- YOUR TASK -
Reproduce the lines below exactly, from the one containing "Understanding Money Market Funds" through the one containing "word lists and more!", both included. Leave out any pictures.

====== TASK INPUT

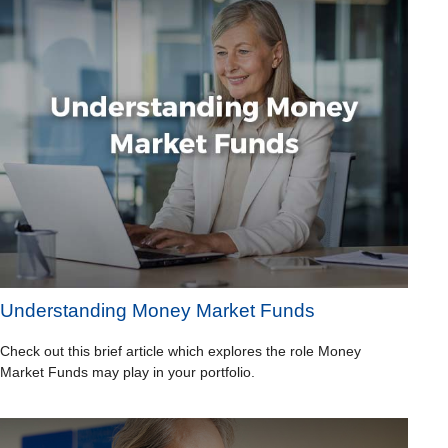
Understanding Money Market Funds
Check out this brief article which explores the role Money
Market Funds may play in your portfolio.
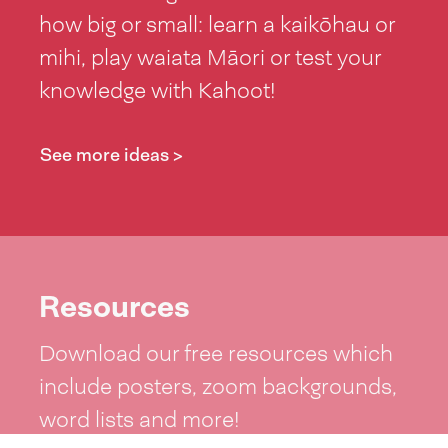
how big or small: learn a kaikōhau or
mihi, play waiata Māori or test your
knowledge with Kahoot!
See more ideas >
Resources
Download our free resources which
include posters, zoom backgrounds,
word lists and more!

============
====== TASK INPUT

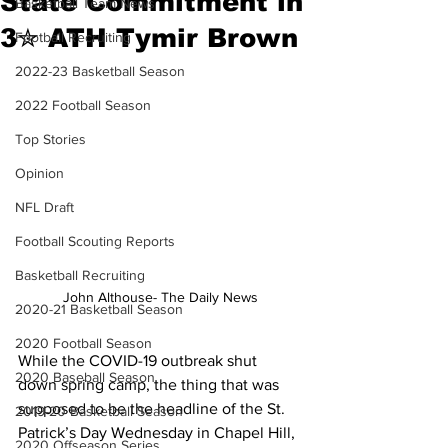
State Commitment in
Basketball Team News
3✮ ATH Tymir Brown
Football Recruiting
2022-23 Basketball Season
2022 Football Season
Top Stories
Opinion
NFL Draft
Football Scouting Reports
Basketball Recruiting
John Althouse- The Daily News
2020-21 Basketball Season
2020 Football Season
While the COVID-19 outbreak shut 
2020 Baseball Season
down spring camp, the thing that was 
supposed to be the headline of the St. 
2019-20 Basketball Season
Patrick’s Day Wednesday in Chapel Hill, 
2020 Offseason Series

============

- EXPECTED ANSWER -
Understanding Money Market Funds
Check out this brief article which explores the role Money
Market Funds may play in your portfolio.
how big or small: learn a kaikōhau or
mihi, play waiata Māori or test your
knowledge with Kahoot!
See more ideas >
Resources
Download our free resources which
include posters, zoom backgrounds,
word lists and more!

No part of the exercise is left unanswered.